> **WHAT IS REQUIRED**
Rewrite the stretch from "Mr. Cuomo also" through "ultimately wasn’t released." in the passage on the Cuomo allegations, switching every "letter" to "statement".

> **SOURCE EXTRACT**
Mr. Cuomo is facing allegations that he sexually harassed or behaved inappropriately toward multiple women, including several former staffers. The former staffers have accused Mr. Cuomo of workplace harassment, including demeaning them with pet nicknames or making objectifying remarks about their appearance, subjecting them to unwanted kisses and touches or asking them about their sex lives.
Mr. Cuomo also faces an allegation that he groped a female staff member under her shirt after summoning her to the governor’s mansion in Albany late last year. He has denied touching any women inappropriately.
The first woman to publicly speak out against Mr. Cuomo, Lindsey Boylan, said the governor kissed her on the lips without consent and “would go out of his way to touch me on my lower back, arms and legs.”
The New York Times reported on Tuesday when Ms. Boylan initially accused the governor of harassment in December, some of Mr. Cuomo’s aides and allies drafted an open letter attacking her as part of a campaign to undermine her credibility.
The Times, speaking to three people with direct knowledge, said the letter accused Ms. Boylan of being politically motived. One of the people told the Times that Mr. Cuomo had been involved in drafting it.
The letter ultimately wasn’t released.
A query was sent to Mr. Cuomo’s office asking about the Times’ report, as well as Mr. Biden’s comments.
The three-term governor has rejected calls for his resignation from fellow Democrats, including New York’s two U.S. senators, Chuck Schumer and Kirsten Gillibrand, and has asked New Yorkers to await the results of an investigation headed by state Attorney General Letitia James.
Ms. James last week named a former federal prosecutor, Joon Kim, and employment discrimination attorney Anne Clark to lead the Cuomo investigation. They have full subpoena power and will document their findings in a public report.

> **DATA LISTING**
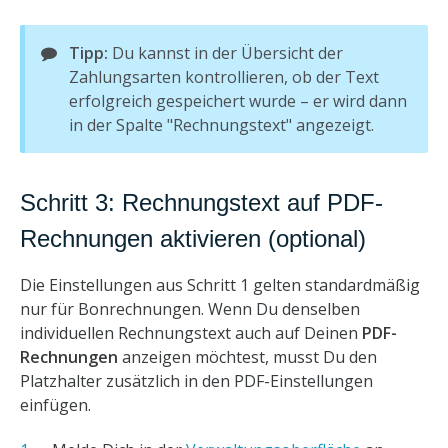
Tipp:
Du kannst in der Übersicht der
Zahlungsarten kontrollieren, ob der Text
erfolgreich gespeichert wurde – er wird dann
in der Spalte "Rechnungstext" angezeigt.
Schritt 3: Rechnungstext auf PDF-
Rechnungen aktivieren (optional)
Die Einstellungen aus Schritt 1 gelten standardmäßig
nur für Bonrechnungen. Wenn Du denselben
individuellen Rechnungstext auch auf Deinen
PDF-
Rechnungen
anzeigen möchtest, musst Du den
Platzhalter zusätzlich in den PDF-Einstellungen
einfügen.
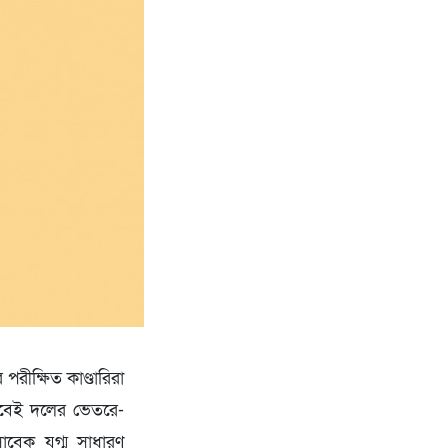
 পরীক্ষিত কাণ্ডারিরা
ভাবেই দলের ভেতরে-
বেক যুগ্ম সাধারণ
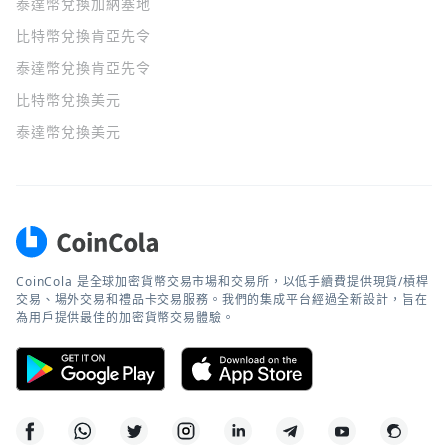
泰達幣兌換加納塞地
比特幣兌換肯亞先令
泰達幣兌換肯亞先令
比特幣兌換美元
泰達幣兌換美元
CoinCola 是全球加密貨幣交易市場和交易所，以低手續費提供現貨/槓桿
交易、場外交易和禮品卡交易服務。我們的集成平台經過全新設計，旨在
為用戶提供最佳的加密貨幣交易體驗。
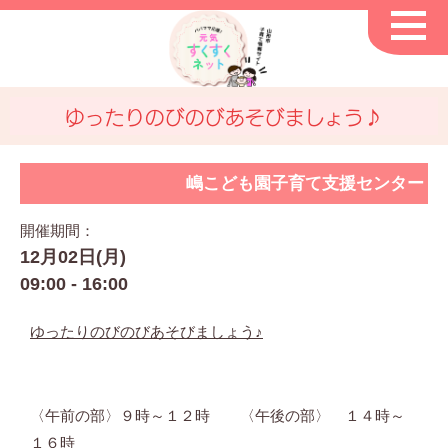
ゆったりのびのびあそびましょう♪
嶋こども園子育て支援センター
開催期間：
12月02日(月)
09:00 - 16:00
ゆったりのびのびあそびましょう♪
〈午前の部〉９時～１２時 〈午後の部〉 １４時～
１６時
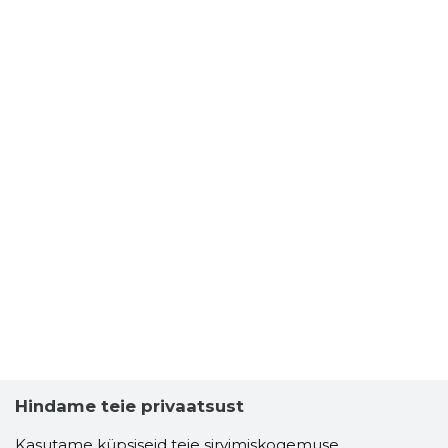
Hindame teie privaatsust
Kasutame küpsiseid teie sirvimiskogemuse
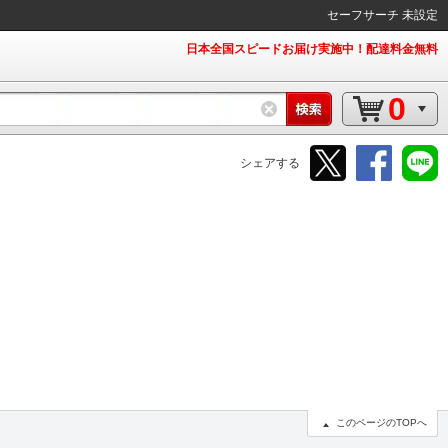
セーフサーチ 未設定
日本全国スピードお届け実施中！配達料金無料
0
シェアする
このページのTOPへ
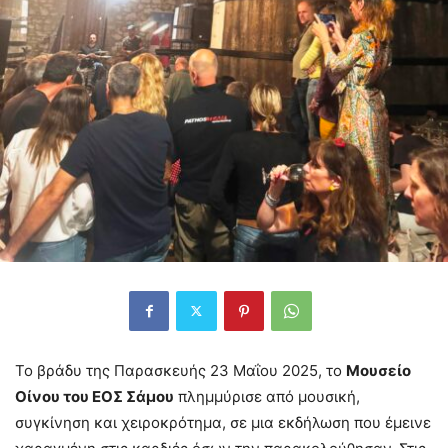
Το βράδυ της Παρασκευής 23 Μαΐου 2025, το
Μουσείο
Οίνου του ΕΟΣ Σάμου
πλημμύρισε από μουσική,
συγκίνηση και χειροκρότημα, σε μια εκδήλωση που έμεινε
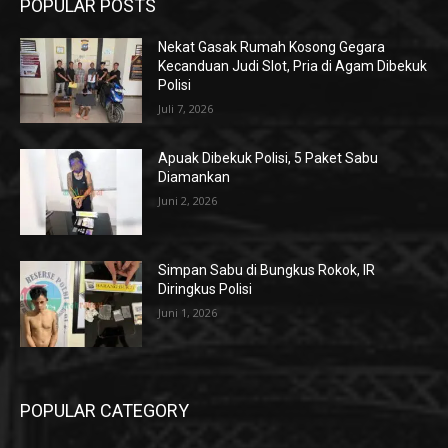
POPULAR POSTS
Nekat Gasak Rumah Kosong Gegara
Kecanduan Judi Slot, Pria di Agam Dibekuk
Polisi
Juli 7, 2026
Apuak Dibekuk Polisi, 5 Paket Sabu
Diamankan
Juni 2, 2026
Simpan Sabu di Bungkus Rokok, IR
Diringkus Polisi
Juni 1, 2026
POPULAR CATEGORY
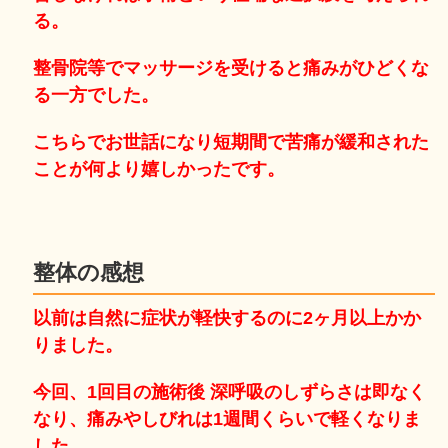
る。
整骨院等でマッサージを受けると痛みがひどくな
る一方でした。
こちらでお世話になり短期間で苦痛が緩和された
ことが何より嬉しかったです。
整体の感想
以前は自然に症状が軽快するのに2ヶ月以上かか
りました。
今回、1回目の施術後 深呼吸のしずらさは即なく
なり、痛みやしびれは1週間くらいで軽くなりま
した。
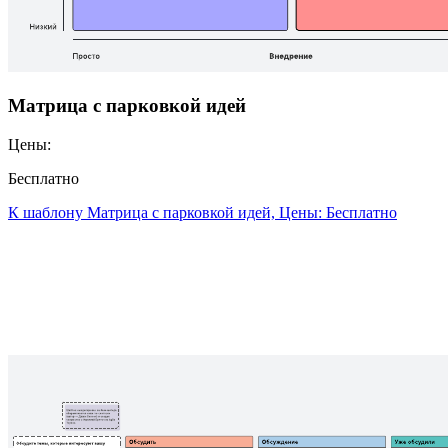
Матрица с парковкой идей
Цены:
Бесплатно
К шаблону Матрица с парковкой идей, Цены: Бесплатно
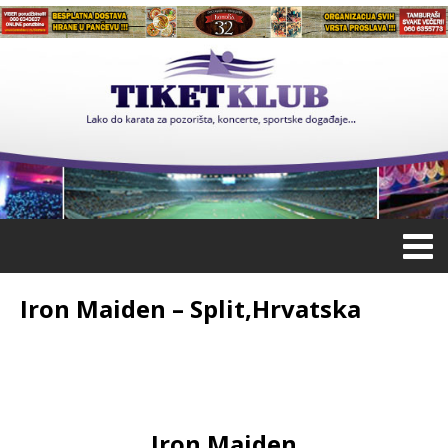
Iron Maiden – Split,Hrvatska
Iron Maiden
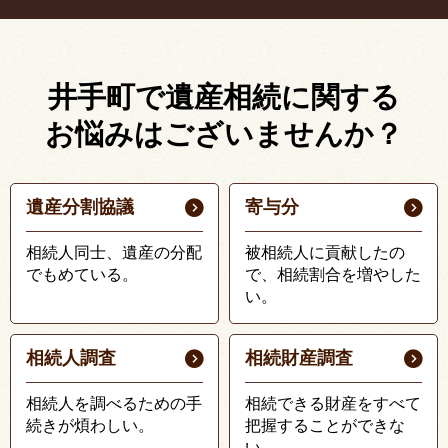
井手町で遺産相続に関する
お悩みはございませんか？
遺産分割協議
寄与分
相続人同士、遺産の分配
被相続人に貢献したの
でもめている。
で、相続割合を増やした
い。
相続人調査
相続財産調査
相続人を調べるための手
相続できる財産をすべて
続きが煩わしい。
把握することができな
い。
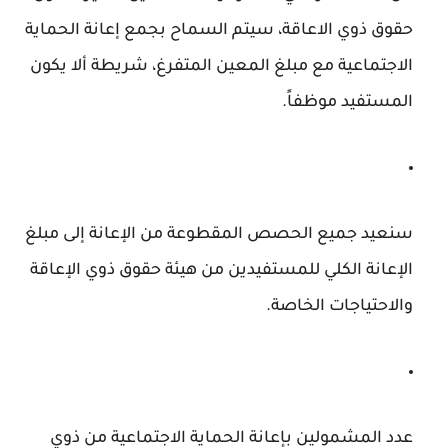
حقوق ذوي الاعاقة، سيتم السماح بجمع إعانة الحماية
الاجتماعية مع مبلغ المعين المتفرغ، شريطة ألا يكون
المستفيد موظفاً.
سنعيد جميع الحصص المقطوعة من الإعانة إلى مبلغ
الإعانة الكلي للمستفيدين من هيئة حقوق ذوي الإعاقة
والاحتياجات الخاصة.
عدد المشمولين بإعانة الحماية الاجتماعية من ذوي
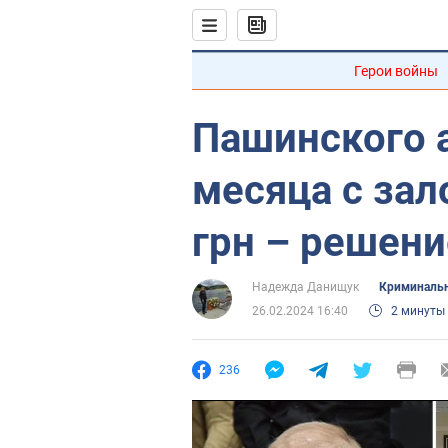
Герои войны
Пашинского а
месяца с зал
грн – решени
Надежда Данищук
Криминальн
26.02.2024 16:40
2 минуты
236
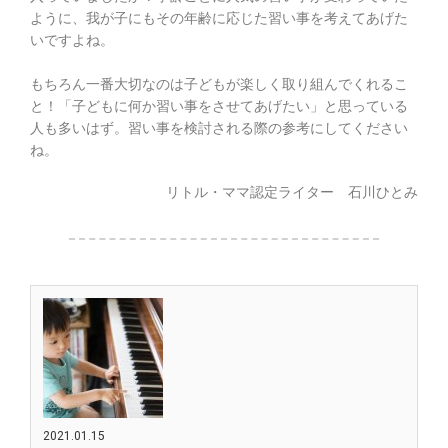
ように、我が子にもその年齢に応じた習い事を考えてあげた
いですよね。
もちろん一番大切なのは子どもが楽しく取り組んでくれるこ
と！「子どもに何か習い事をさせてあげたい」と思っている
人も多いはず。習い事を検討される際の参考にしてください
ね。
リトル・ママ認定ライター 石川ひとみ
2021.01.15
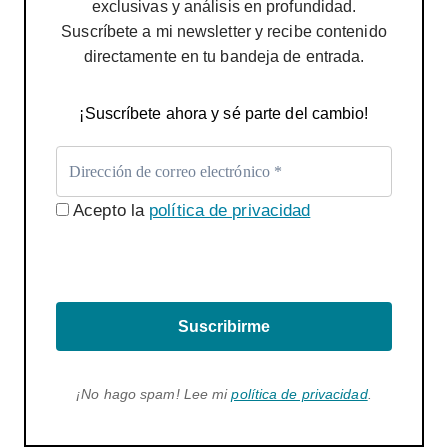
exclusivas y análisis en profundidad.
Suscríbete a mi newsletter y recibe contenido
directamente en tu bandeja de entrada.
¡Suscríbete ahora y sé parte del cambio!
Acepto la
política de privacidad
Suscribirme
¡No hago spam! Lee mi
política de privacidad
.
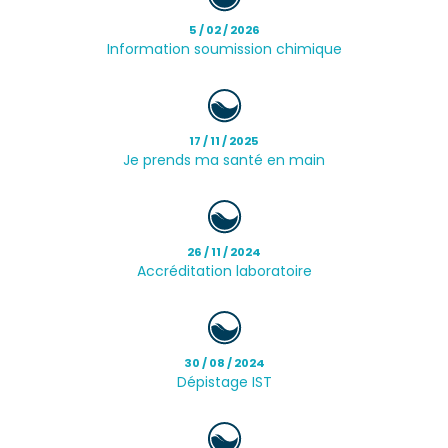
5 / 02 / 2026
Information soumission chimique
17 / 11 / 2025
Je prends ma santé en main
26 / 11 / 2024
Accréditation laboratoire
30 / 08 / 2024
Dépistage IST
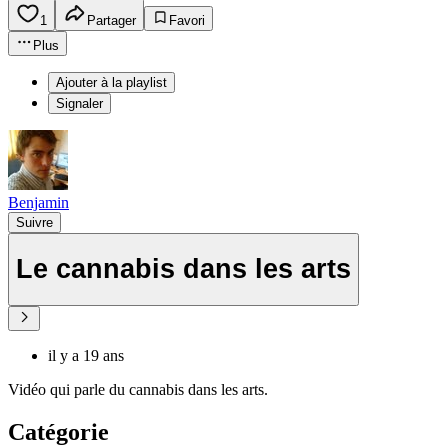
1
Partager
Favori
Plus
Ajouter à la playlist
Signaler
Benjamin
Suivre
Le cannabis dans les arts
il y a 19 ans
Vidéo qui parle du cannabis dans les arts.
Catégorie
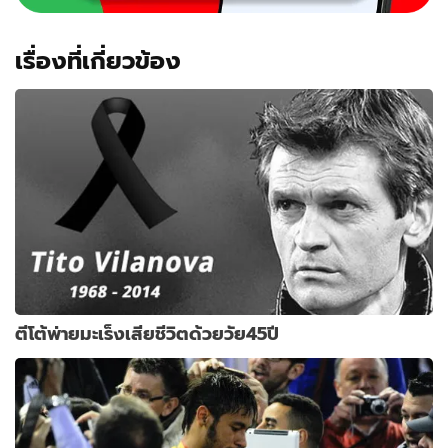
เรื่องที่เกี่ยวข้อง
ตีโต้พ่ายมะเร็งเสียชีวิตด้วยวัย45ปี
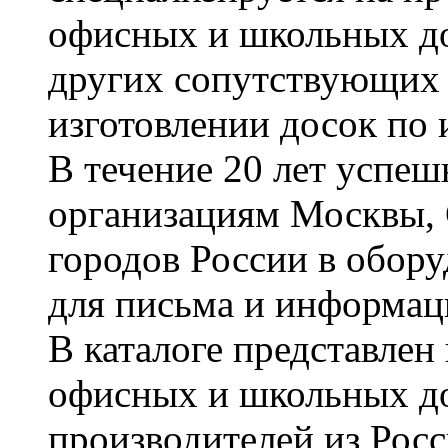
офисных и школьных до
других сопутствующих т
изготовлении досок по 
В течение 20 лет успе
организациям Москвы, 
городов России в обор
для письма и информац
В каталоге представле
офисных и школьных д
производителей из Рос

> **OUTPUT FOR THIS EXERCISE**
Mr. Cuomo also faces an allegation that he groped a female staff member under her shirt after summoning her to the governor’s mansion in Albany late last year. He has denied touching any women inappropriately.
The first woman to publicly speak out against Mr. Cuomo, Lindsey Boylan, said the governor kissed her on the lips without consent and “would go out of his way to touch me on my lower back, arms and legs.”
The New York Times reported on Tuesday when Ms. Boylan initially accused the governor of harassment in December, some of Mr. Cuomo’s aides and allies drafted an open statement attacking her as part of a campaign to undermine her credibility.
The Times, speaking to three people with direct knowledge, said the statement accused Ms. Boylan of being politically motived. One of the people told the Times that Mr. Cuomo had been involved in drafting it.
The statement ultimately wasn’t released.